WORK ORDER
Rescale the records from the line with "right knee: (138, 273, -8)" through the end of the records, both ends included, and give those lines again, requests included. In the answers, multiply every keypoint coordinate and depth value by 0.2 and round to whole numbers, with halves rounded up.

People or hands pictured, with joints
-------------------------
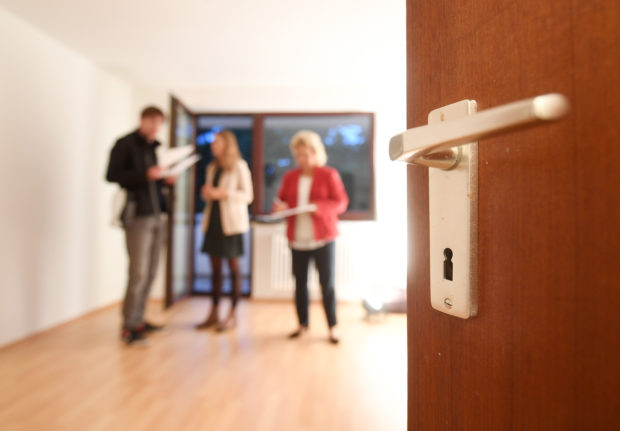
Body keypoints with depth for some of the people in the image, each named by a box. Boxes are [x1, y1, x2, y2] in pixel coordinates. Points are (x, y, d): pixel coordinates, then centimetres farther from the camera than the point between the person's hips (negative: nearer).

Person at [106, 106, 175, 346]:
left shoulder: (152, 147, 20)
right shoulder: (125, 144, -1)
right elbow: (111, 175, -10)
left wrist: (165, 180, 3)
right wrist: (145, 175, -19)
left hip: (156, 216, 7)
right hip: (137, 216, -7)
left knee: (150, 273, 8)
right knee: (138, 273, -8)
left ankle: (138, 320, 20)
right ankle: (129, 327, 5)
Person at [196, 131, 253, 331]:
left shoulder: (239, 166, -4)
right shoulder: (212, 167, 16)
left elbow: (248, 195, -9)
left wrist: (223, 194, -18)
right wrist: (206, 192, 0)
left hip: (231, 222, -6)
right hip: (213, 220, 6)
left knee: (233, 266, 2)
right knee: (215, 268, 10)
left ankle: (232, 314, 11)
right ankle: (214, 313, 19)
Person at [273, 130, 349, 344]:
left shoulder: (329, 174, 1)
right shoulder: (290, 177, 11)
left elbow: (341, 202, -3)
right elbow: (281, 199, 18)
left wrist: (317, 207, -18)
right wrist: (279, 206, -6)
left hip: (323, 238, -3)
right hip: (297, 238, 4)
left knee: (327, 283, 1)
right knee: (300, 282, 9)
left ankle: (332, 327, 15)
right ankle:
-------------------------
RESULT FOR THIS EXERCISE
right knee: (28, 55, -2)
left ankle: (28, 64, 4)
right ankle: (26, 65, 1)
Person at [196, 131, 253, 331]:
left shoulder: (48, 33, -1)
right shoulder: (42, 33, 3)
left elbow: (50, 39, -2)
left wrist: (45, 39, -4)
right wrist: (41, 38, 0)
left hip: (46, 44, -1)
right hip: (43, 44, 1)
left knee: (47, 53, 0)
right knee: (43, 54, 2)
left ankle: (46, 63, 2)
right ankle: (43, 63, 4)
Person at [273, 130, 349, 344]:
left shoulder: (66, 35, 0)
right shoulder: (58, 35, 2)
left elbow: (68, 40, -1)
right elbow: (56, 40, 4)
left wrist: (63, 41, -4)
right wrist: (56, 41, -1)
left hip: (65, 48, -1)
right hip: (59, 48, 1)
left knee: (65, 57, 0)
right knee: (60, 56, 2)
left ankle: (66, 65, 3)
right ankle:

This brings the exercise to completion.